> _What you have to do_: Once the pictures are set aside, reproduce all of the records exactly.

(Stored items)
· · · ·

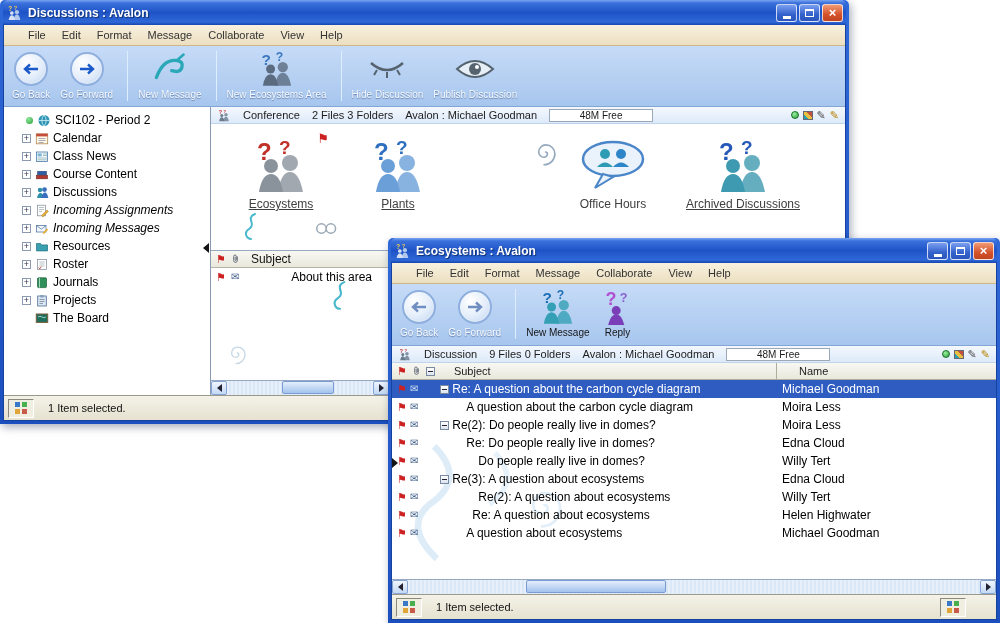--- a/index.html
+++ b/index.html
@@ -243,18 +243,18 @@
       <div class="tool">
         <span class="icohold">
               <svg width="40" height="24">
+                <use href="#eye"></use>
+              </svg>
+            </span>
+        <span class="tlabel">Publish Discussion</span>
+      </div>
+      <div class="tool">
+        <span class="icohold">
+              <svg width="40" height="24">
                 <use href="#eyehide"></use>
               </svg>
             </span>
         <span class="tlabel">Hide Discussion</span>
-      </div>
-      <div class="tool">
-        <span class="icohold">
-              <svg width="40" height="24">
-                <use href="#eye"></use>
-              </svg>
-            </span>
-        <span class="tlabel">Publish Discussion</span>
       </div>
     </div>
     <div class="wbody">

· · · ·

> _Expected answer_:
--- a/index.html
+++ b/index.html
@@ -243,18 +243,18 @@
       <div class="tool">
         <span class="icohold">
               <svg width="40" height="24">
+                <use href="#eye"></use>
+              </svg>
+            </span>
+        <span class="tlabel">Publish Discussion</span>
+      </div>
+      <div class="tool">
+        <span class="icohold">
+              <svg width="40" height="24">
                 <use href="#eyehide"></use>
               </svg>
             </span>
         <span class="tlabel">Hide Discussion</span>
-      </div>
-      <div class="tool">
-        <span class="icohold">
-              <svg width="40" height="24">
-                <use href="#eye"></use>
-              </svg>
-            </span>
-        <span class="tlabel">Publish Discussion</span>
       </div>
     </div>
     <div class="wbody">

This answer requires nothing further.